## Your objective
Produce a character-for-character copy of the data below.
━━━━━ Record extracts
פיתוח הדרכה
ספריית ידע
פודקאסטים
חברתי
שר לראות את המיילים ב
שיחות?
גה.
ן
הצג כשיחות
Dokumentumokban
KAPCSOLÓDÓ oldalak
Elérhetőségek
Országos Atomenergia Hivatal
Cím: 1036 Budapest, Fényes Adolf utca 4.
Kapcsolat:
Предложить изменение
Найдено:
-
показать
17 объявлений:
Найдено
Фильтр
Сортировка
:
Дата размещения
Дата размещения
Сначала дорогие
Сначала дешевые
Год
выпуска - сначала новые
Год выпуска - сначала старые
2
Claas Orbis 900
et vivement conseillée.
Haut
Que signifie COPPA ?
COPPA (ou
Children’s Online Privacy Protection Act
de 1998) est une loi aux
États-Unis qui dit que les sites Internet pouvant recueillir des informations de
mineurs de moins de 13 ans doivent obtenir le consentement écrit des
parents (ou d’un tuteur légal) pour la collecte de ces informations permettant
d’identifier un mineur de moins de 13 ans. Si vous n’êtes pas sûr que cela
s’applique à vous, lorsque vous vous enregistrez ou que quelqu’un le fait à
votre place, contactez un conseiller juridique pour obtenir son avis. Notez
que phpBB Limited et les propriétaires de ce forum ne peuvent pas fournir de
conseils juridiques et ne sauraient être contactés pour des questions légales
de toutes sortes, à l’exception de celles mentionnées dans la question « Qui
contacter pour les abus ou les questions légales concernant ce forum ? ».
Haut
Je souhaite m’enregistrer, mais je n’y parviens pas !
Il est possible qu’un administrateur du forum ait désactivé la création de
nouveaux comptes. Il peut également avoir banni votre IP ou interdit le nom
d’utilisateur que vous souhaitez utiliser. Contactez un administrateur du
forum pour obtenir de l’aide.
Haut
━━━━━━━━━━
## Reply to the exercise
פיתוח הדרכה
ספריית ידע
פודקאסטים
חברתי
שר לראות את המיילים ב
שיחות?
גה.
ן
הצג כשיחות
Dokumentumokban
KAPCSOLÓDÓ oldalak
Elérhetőségek
Országos Atomenergia Hivatal
Cím: 1036 Budapest, Fényes Adolf utca 4.
Kapcsolat:
Предложить изменение
Найдено:
-
показать
17 объявлений:
Найдено
Фильтр
Сортировка
:
Дата размещения
Дата размещения
Сначала дорогие
Сначала дешевые
Год
выпуска - сначала новые
Год выпуска - сначала старые
2
Claas Orbis 900
et vivement conseillée.
Haut
Que signifie COPPA ?
COPPA (ou
Children’s Online Privacy Protection Act
de 1998) est une loi aux
États-Unis qui dit que les sites Internet pouvant recueillir des informations de
mineurs de moins de 13 ans doivent obtenir le consentement écrit des
parents (ou d’un tuteur légal) pour la collecte de ces informations permettant
d’identifier un mineur de moins de 13 ans. Si vous n’êtes pas sûr que cela
s’applique à vous, lorsque vous vous enregistrez ou que quelqu’un le fait à
votre place, contactez un conseiller juridique pour obtenir son avis. Notez
que phpBB Limited et les propriétaires de ce forum ne peuvent pas fournir de
conseils juridiques et ne sauraient être contactés pour des questions légales
de toutes sortes, à l’exception de celles mentionnées dans la question « Qui
contacter pour les abus ou les questions légales concernant ce forum ? ».
Haut
Je souhaite m’enregistrer, mais je n’y parviens pas !
Il est possible qu’un administrateur du forum ait désactivé la création de
nouveaux comptes. Il peut également avoir banni votre IP ou interdit le nom
d’utilisateur que vous souhaitez utiliser. Contactez un administrateur du
forum pour obtenir de l’aide.
Haut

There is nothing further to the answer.